- _DATA EXTRACT_:

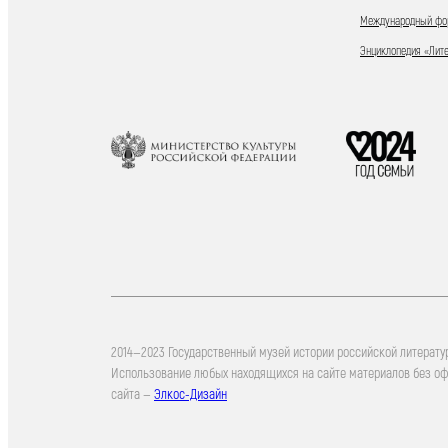
Международный фор
Энциклопедия «Лит
2014—2023 Государственный музей истории российской литерату
Использование любых находящихся на сайте материалов без о
сайта —
Элкос-Дизайн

- _EXERCISE_: Once you find the line containing "2014—2023 Государственный музей", copy it and every line after it through the end of the records, exactly and nothing else.

- _EXERCISE SOLUTION_:
2014—2023 Государственный музей истории российской литерату
Использование любых находящихся на сайте материалов без о
сайта —
Элкос-Дизайн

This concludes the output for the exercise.